HB 670 doesn’t go into effect until July 2022. Amanuel said jurisdictions such as Baltimore County negotiated collective bargaining agreements that include the old provisions. That could delay implementation of the new disciplinary rules and procedures even later than July 2022 until the collective bargaining agreements expire.

Anton’s Law, named after 19-year-old Anton Black, who died in police custody in 2018, revised the Maryland Public Information Act to allow public disclosure of police misconduct records, she said. This was critical because complainants could not find out how their complaint was investigated.

“They could only find out the disposition if the officer was found guilty,” Amanuel said.

No information was released on witnesses who were questioned or how thorough the investigation had been.

Anton's Law removed the classification of police misconduct records as personnel files, which gave them mandatory denial of inspection of the records. Unless there's an ongoing investigation or other privacy concerns, the records should be released, she said.

The law went into effect Oct. 1.

“The public also just had no information around how many officers within their departments ... were having complaints filed against them or how those complaints were handled, which really was a hindrance and continues to be a hindrance to establishing that trust between the community and the police,” she said.

Another bill establishes a statewide use-of-force policy.

“Maryland is one of nine states up until this last session that did not have a statewide use-of-force policy,” Amanuel said.

Other legislation removes police officers from schools and returns local control back to the city of Baltimore.

“We believe that black and brown communities deserve to feel safe, and that is currently not the case. We've had hundreds of killings here in Maryland at the hands of police,” she said.

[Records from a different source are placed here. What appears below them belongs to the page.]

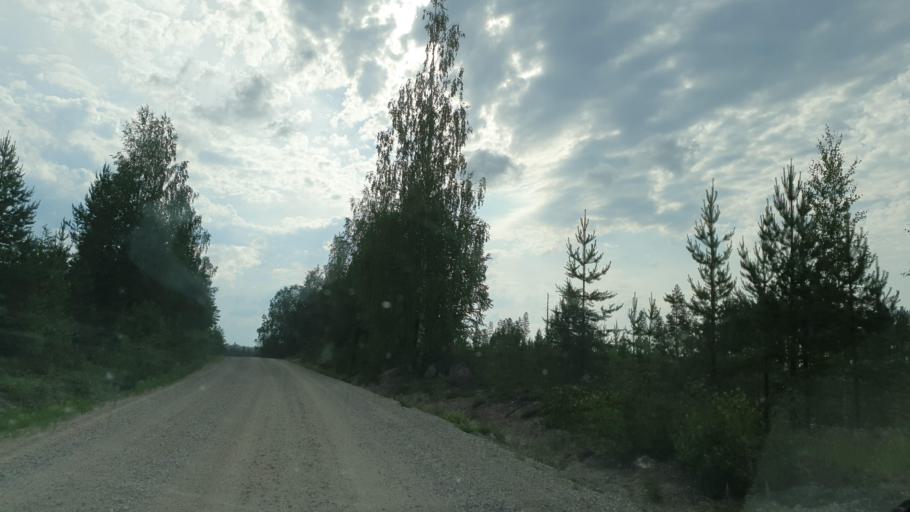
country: FI
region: Kainuu
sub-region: Kehys-Kainuu
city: Kuhmo
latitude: 64.0575
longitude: 29.8007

Police officers cannot get the community’s help with investigations when no trust exists between them, she said.

“I want to be specific to say establish trust, because we're not talking about rebuilding trust, because that trust never existed. And that's because this history of police violence is deeply entrenched into this country's history,” Amanuel said.

As in the case of Williams Green, who died while handcuffed with his hands behind his back in a police cruiser, incidents with police officers can cost taxpayers in addition to the loss of life. A $20 million settlement over Green’s death came because it was clear an officer was in the wrong, she said.

“But this also could have 100% been prevented if there was a mechanism for uncovering who these problematic officers are before it leads to someone losing their life,” Amanuel said.